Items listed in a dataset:
..........

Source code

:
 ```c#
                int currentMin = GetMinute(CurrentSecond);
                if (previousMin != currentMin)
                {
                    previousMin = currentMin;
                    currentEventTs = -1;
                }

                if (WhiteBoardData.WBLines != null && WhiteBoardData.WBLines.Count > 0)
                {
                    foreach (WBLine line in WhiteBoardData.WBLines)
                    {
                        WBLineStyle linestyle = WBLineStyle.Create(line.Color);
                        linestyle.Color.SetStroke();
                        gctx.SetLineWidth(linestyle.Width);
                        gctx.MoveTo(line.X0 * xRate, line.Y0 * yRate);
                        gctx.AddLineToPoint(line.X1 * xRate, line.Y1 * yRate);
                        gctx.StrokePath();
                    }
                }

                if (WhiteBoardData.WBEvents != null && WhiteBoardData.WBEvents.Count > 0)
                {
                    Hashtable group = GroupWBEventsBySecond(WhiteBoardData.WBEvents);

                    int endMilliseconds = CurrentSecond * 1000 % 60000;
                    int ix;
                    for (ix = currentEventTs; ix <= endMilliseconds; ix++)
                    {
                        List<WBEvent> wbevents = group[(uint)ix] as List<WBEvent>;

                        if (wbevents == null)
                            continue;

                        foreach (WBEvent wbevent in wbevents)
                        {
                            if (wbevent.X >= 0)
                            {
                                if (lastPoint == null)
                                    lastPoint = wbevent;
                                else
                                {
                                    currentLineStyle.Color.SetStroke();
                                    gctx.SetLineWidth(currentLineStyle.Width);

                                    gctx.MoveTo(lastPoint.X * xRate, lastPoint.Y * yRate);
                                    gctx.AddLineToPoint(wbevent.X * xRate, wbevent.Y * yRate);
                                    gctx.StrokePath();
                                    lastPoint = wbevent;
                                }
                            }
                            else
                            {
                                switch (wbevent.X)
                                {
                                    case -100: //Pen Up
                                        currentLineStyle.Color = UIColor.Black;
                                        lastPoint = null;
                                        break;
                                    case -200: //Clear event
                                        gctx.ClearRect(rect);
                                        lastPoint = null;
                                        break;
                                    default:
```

..........

YOUR TASK: Return all of the data above verbatim.

EXERCISE OUTPUT:
Source code

:
 ```c#
                int currentMin = GetMinute(CurrentSecond);
                if (previousMin != currentMin)
                {
                    previousMin = currentMin;
                    currentEventTs = -1;
                }

                if (WhiteBoardData.WBLines != null && WhiteBoardData.WBLines.Count > 0)
                {
                    foreach (WBLine line in WhiteBoardData.WBLines)
                    {
                        WBLineStyle linestyle = WBLineStyle.Create(line.Color);
                        linestyle.Color.SetStroke();
                        gctx.SetLineWidth(linestyle.Width);
                        gctx.MoveTo(line.X0 * xRate, line.Y0 * yRate);
                        gctx.AddLineToPoint(line.X1 * xRate, line.Y1 * yRate);
                        gctx.StrokePath();
                    }
                }

                if (WhiteBoardData.WBEvents != null && WhiteBoardData.WBEvents.Count > 0)
                {
                    Hashtable group = GroupWBEventsBySecond(WhiteBoardData.WBEvents);

                    int endMilliseconds = CurrentSecond * 1000 % 60000;
                    int ix;
                    for (ix = currentEventTs; ix <= endMilliseconds; ix++)
                    {
                        List<WBEvent> wbevents = group[(uint)ix] as List<WBEvent>;

                        if (wbevents == null)
                            continue;

                        foreach (WBEvent wbevent in wbevents)
                        {
                            if (wbevent.X >= 0)
                            {
                                if (lastPoint == null)
                                    lastPoint = wbevent;
                                else
                                {
                                    currentLineStyle.Color.SetStroke();
                                    gctx.SetLineWidth(currentLineStyle.Width);

                                    gctx.MoveTo(lastPoint.X * xRate, lastPoint.Y * yRate);
                                    gctx.AddLineToPoint(wbevent.X * xRate, wbevent.Y * yRate);
                                    gctx.StrokePath();
                                    lastPoint = wbevent;
                                }
                            }
                            else
                            {
                                switch (wbevent.X)
                                {
                                    case -100: //Pen Up
                                        currentLineStyle.Color = UIColor.Black;
                                        lastPoint = null;
                                        break;
                                    case -200: //Clear event
                                        gctx.ClearRect(rect);
                                        lastPoint = null;
                                        break;
                                    default:
```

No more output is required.